The Ford Motor Co is weighing whether to give its European workers a cash bonus, the automaker’s chief executive said. “Ford truly believes that growing the business profitably will benefit everyone,” said Mulally at a recent event. When pressed, he declined to say if and when Ford’s workers in Europe would see something extra in their paychecks. Ford already has announced that its 40,600 U.S. hourly workers will get bonuses averaging $5,000. Ford Motor reported a 2010 profit of $6.56 billion. Its European unit contributed $182 million toward that total. By comparison, rival General Motors European arm had a $1.8 billion operating loss in 2010 while the company as a whole reported a $4.7 billion profit.
Ford to focus on One Ford
Mulally said that while rivals are rushing to form partnership to increase economies of scale and to share the cost of developing green technologies, Ford plans to focus on itself for now. The CEO said Ford is still in the “process of merging Ford into the One Ford” and therefore is not pursuing new partnerships, alliances or takeovers.

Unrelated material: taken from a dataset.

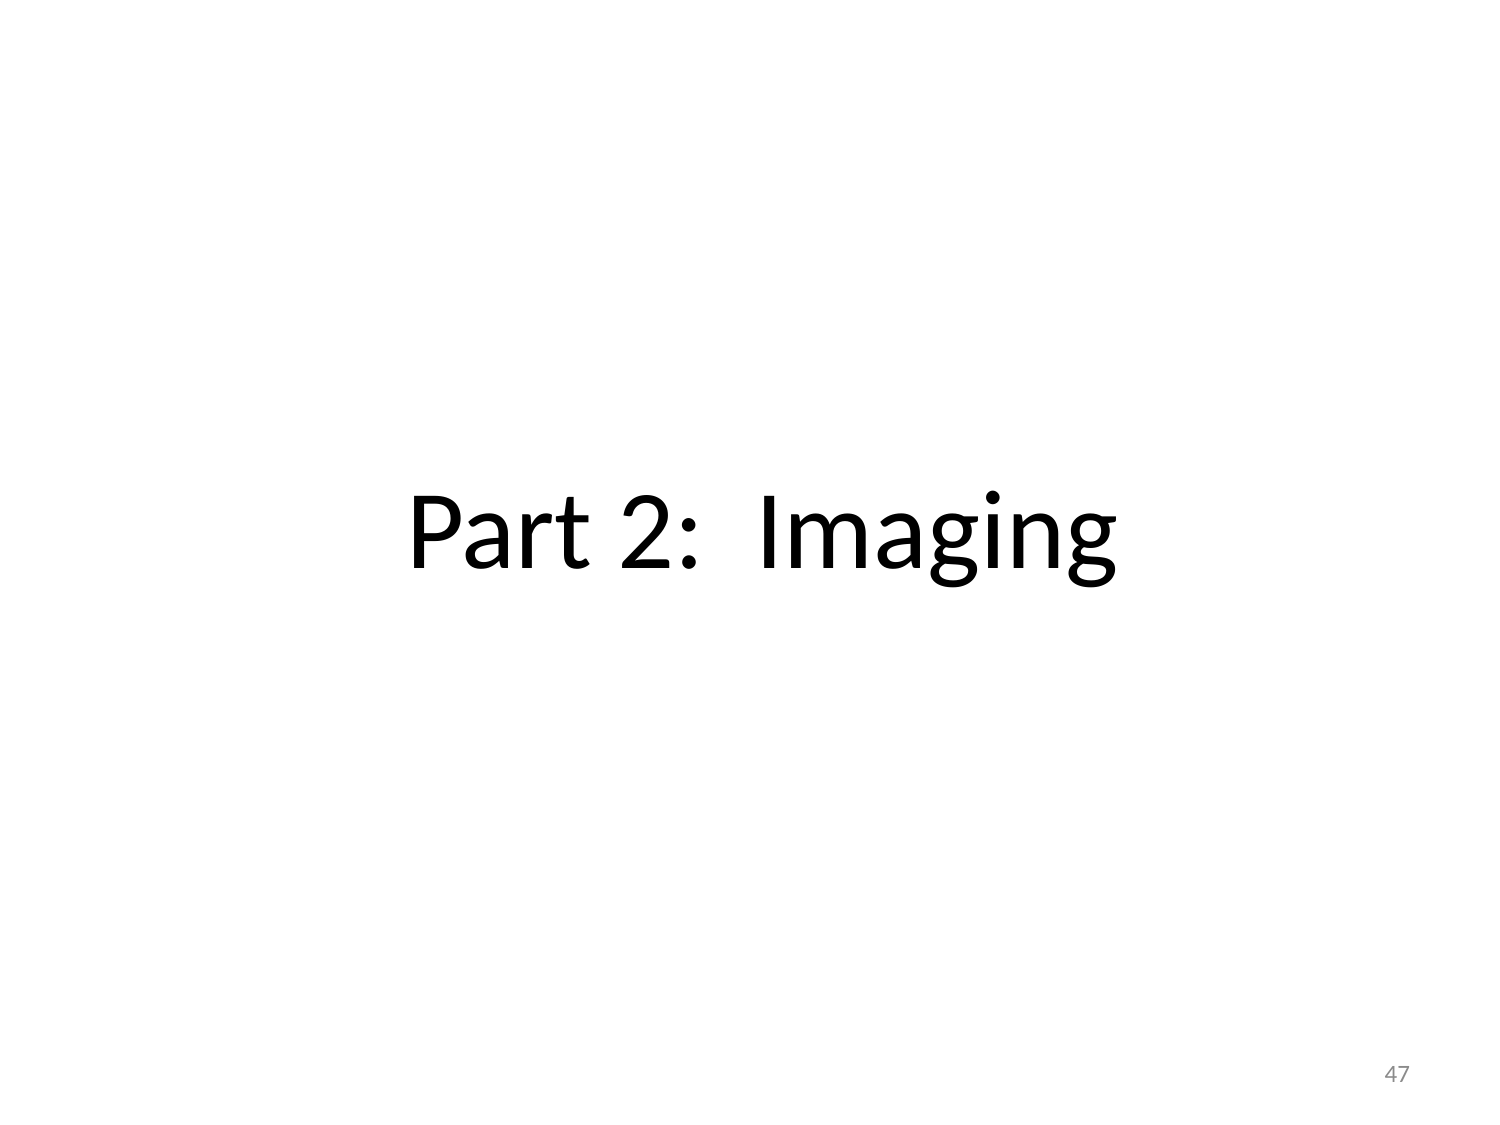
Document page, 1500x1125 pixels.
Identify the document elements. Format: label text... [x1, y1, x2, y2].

slide_number 47 [1074, 1042, 1425, 1103]
text_box Part 2: Imaging [391, 448, 1135, 599]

Under One Ford, the heads of the automaker’s three geographic business units (The Americas, Europe and Asia-Pacific) as well as the bosses of various widespread functions meet every Thursday in video conference.
“We are 16 – me included – and we run this global organization truly as One Ford,” Mulally said.

Ford spent the last fewer years discarding assets such as Jaguar, Land Rover, Volvo and Aston Martin so that it can focus on its core Ford brand.
When asked for his opinion on the future global penetration of battery-powered vehicles, Mulally said he expects about 70 percent of vehicles to have a petrol- or diesel-hybrid powertrain by 2020.
“Battery powered vehicles – either pure EVs or plug-ins – could account to 15 percent to 20 percent of total demand,” he predicted.
To cope with the possibility of a consumer shift to hybrids, plug-in hybrids and full-electric vehicles, Ford plans to build those variants on the same assembly lines used for vehicles with internal combustion engines.